夜、国道を車で走っていて、saccadic suppressionが無効になるのを経験した。国道なんで目の前基本的に暗闇なんだけど、中央分離帯に現在の気温を示す標識っつーか情報ボードがあった。それで、ちょうど右サッカードしたときにそれが視野に入ったらしく、左方向にたなびいて見えた。

面白いと思ったのは、それがつながった灯りじゃなくて、コマ送りみたいに複数(10個くらい)見えたということだ。その前になんでサッカード中の温度標識が見えたかというと、それは暗闇で高コントラストの刺激があったからだ。普段の我々の条件ではサッカードの前後には高輝度コントラストの刺激があるので、それによって前後方向からマスクされる。このVisual maskingによって、サッカード中の視覚(動きによってぼけているため、コントラストが低い)がマスクされるので、われわれはサッカード中のぼけた映像を経験することがない。

それとはべつのメカニズムでsaccadic suppressionというのがあって、サッカードをするというコマンドを内部的に活用することによって、視覚によるフィードバックが戻って来るよりも早く、サッカード中の視覚ニューロンの活動を一時的に弱めてやるという機能がある。

Saccadic suppressionはフィードフォワード制御が脳でも使われているという意味で面白い現象ではあるけれども、サッカード中の視覚の抑制という意味ではvisual maskingの方が寄与が大きいらしい。(Wurtzのvision researchのレビューより)

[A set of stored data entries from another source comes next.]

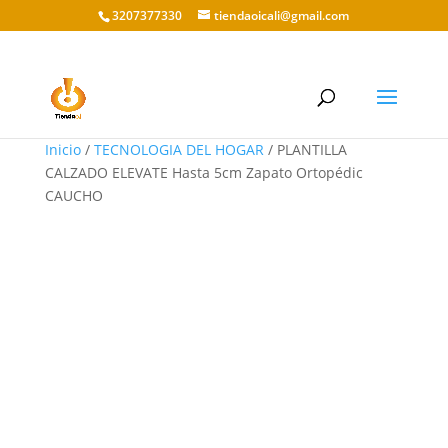
3207377330
tiendaoicali@gmail.com
Inicio
/
TECNOLOGIA DEL HOGAR
/ PLANTILLA
CALZADO ELEVATE Hasta 5cm Zapato Ortopédic
CAUCHO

それで、私がそのとき面白いと思ったのは、サッカード中の視覚がぼやけた流れではなくて、コマ送りのように見えたことで、おお!知覚とはじつは断続的なものなのだな!とか感激したんだけど、その1分後ぐらいになって、端的に光源が高頻度でフリッカーしてただけではないかということに気づいた。

つまりあれ、アートでありますよね、サッカード中だけ模様が読めるやつ。未来館で見た。たぶんそれではないかとアタリを付けて、ためしにどのくらいの周波数でフリッカーしてたか試算してみる。

けっこう大きなサッカードをしていたから試しに30degだったとして、サッカードには50msくらいは要しているだろう。そこで10個以上は刺激が見えた。5ms=200Hzで発振してるってことになる。うーむ、60Hzだったら納得がいくんだが、それよりは速そうだ。

まだ釈然とはしないが、そんなことを考えた。